LogicReinc / LogicReinc.BlendFarm

A stand-alone Blender Network Renderer
GNU General Public License v3.0
441 stars 38 forks source link

During multibox rendering, boxes (one or more) sometimes disconnects with "null" #34

Closed kkaveny closed 2 years ago

kkaveny commented 2 years ago

I have a test project I have created and have all of my boxes connect just fine. However, during the rendering process, one or more boxes in my render farm sometimes fails the render and disconnects from the cluster with a vague "null" error. I have attached a screenshot of the issue:

renderfarm_bug_screenshot

All boxes are connected through wifi within my home network. Ignore the other errors because I had to stop the rendering to capture the "null" error as high-lighted in my screenshot

LogicReinc commented 2 years ago

Odd that it doesn't give a proper error, as that implies no error happened yet an exception was thrown.

My best guess is that the nodes have an unstable connection, seeing how they connect over wifi. BlendFarm expects a stable connection for rendering, reconnecting currently isn't implemented.

I'd ask if you could see if this happens to devices that are connected by cable, because if that happens something else is going on. Also are machines that fail a particular operating system? Any common traits between failing machines?

Reconnecting is planned in the future, but seeing how most powerful machines are connected by cable it hasn't had any priority.

EDIT: After checking source, I do see a scenario where you would receive "null" as error, which is when no image is returned from awaiting a subtask to complete, which indeed suggests disconnecting.

kkaveny commented 2 years ago

All of these node machines are Pop_OS! v21.04 with Ryzen 5600X + RTX 3080Ti.

You might be right as far as connection being unstable and not re-connecting. Internet where I'm located is good, but not great at times.

Anyway, it was a good experiment using wifi and I wanted to see how this reacts first before I invested into a network switch and wire them all together -- which I will probably end up doing anyway. Although, I would still advocate we add re-connection feature in the near future. To me, without re-connection seems risky because all sorts of other unknown things can happen.

LogicReinc commented 2 years ago

Since it has been a while I assume no further testing happened. Reconnection is planned at some point, but in most networks this would not be an issue so other issues have priority.

kkaveny commented 2 years ago

I know it has been a little while, but I want to contribute an idea that I recently had.

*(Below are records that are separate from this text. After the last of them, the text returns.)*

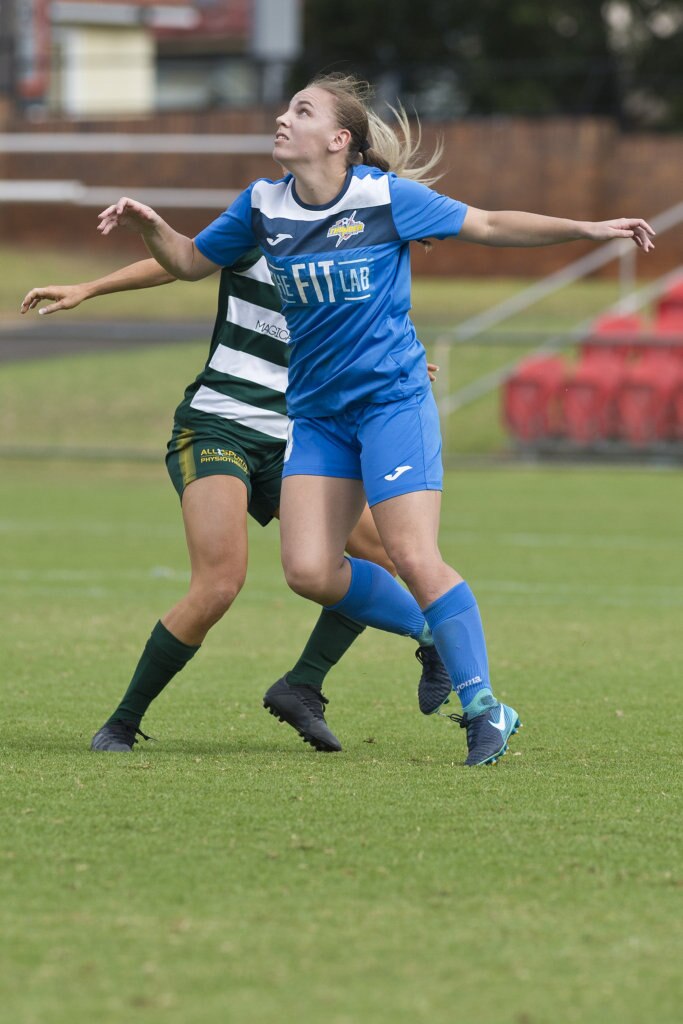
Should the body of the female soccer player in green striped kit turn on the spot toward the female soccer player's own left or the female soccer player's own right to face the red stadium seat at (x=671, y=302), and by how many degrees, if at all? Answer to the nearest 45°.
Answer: approximately 135° to the female soccer player's own left

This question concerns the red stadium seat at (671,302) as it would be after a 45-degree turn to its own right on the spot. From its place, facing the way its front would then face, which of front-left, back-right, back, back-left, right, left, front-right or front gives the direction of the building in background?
front-right

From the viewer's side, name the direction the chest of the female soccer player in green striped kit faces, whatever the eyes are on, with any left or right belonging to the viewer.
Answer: facing the viewer and to the right of the viewer

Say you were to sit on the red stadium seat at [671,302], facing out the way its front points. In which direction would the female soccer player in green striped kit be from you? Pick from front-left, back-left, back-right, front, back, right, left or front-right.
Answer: front-left

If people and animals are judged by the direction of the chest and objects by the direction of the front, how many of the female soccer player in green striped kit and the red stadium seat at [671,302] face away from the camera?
0

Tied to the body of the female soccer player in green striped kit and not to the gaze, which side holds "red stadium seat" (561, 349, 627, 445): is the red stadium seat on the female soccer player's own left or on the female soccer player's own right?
on the female soccer player's own left

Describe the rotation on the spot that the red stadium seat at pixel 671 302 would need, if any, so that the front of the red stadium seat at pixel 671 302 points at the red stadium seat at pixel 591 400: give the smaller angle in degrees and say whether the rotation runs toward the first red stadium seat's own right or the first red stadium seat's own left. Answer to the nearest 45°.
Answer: approximately 45° to the first red stadium seat's own left

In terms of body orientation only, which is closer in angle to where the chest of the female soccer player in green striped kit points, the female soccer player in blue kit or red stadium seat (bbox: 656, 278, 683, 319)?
the female soccer player in blue kit

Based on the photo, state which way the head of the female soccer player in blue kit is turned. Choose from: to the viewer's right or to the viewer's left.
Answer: to the viewer's left

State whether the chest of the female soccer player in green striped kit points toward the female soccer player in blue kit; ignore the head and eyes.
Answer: yes

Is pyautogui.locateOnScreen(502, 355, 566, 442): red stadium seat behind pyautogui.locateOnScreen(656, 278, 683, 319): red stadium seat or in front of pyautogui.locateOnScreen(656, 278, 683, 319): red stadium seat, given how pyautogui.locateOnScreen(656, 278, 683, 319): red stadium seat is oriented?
in front

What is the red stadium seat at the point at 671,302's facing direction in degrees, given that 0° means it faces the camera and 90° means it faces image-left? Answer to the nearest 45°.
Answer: approximately 45°

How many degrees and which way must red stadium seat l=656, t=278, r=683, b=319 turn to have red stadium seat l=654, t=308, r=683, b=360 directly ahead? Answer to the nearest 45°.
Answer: approximately 45° to its left

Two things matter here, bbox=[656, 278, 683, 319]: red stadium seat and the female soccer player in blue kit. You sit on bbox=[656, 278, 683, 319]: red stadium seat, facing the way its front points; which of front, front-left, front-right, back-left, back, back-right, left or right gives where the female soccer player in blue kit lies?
front-left
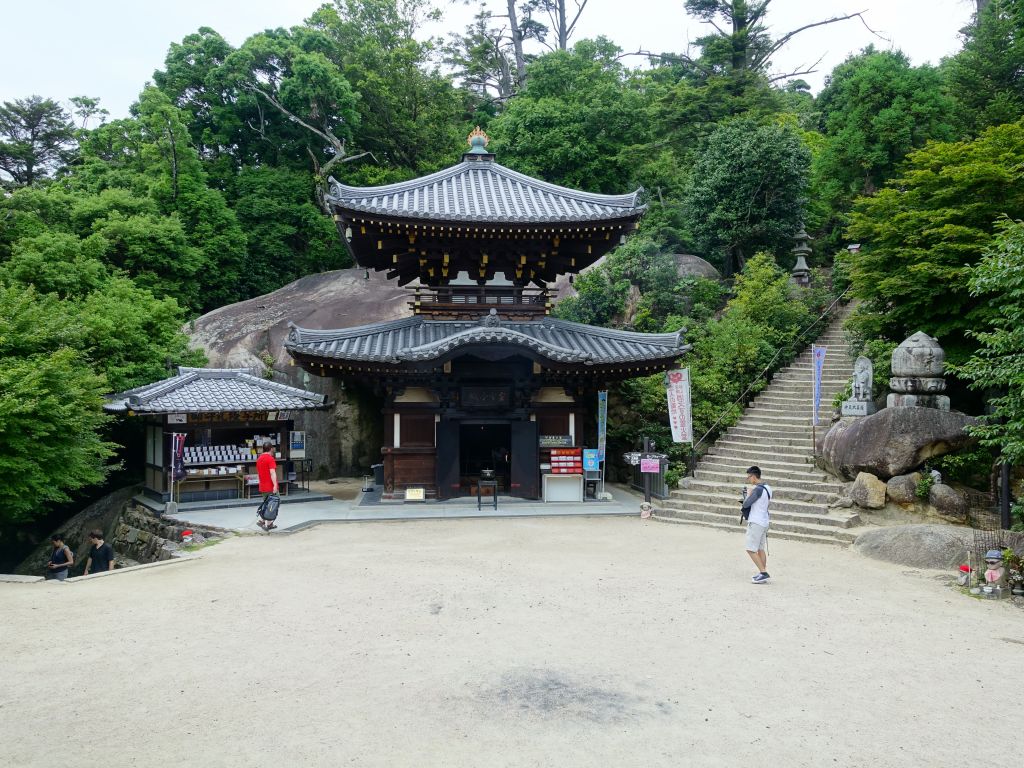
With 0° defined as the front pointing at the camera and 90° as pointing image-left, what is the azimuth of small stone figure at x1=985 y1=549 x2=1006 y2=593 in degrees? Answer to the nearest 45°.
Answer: approximately 45°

DDNS might be a thing to explore that will likely solve this issue.

https://en.wikipedia.org/wiki/Dynamic_DNS https://www.cloudns.net/blog/what-is-dynamic-dns/ https://www.noip.com/

I've been struggling to figure this out for months now, however, these articles seem to explain exactly my situation. It appears that the nature of wi-fi is that you're "borrowing" an ip for a short period of time before it changes especially over wi-fi.

No-IP is what I'm testing now and I find it much more stable. Right now, I'm using a host name, such as somehostname.ddns.net, somehostname.hopto.org, etc. Or if I'm accessing a certain port it would be somehostname.ddns.net:3000. It would be a great enhancement that in addition to using just ip addresses, that it can also use DDNS host names.

LogicReinc commented 2 years ago

@kkaveny Hey Kelly, These two are not related, and would not solve the issue. no-ip solutions are commonly used if you are hosting things over the internet, not a local network. Within a wifi network a machine generally keeps the same ip (all ips are borrowed by default unless you use a static ip, which you can do on wifi as well btw). And if it were to change, it would still interrupt the traffic and thus not solve the problem. Without DDNS you could configure the device to have a static IP and you'd have the same effect without DDNS. (Also DDNS is generally an external tool, not part of the application)

From what I've read here so far the problem is simply an unstable connection which can only really be solved by having the client be resistant to such failures. I don't know when I can solve this as I'm currently busy with other projects. I'd say maybe this month but I can't make those promises atm.

Note that even if this is solved, you will still run into issues like slow sync rates etc if you're using it over wifi. Its generally assumed you run BlendFarm over ethernet for this reason.

On another side note, another possible cause for an "unstable" connection might be if the machine is in between two different wifi points of the same network, thus causing the device to keep switching between the two. Though this is only an issue if you use such mesh setups.

LogicReinc commented 2 years ago

@kkaveny V1.1.3 adds basic reconnection logic, so that during a render it will attempt to reconnect and restart that piece of work. This may help in your situation. If the connection however is entirely unstable and it can't even finish a single piece of work it may not be worth it though.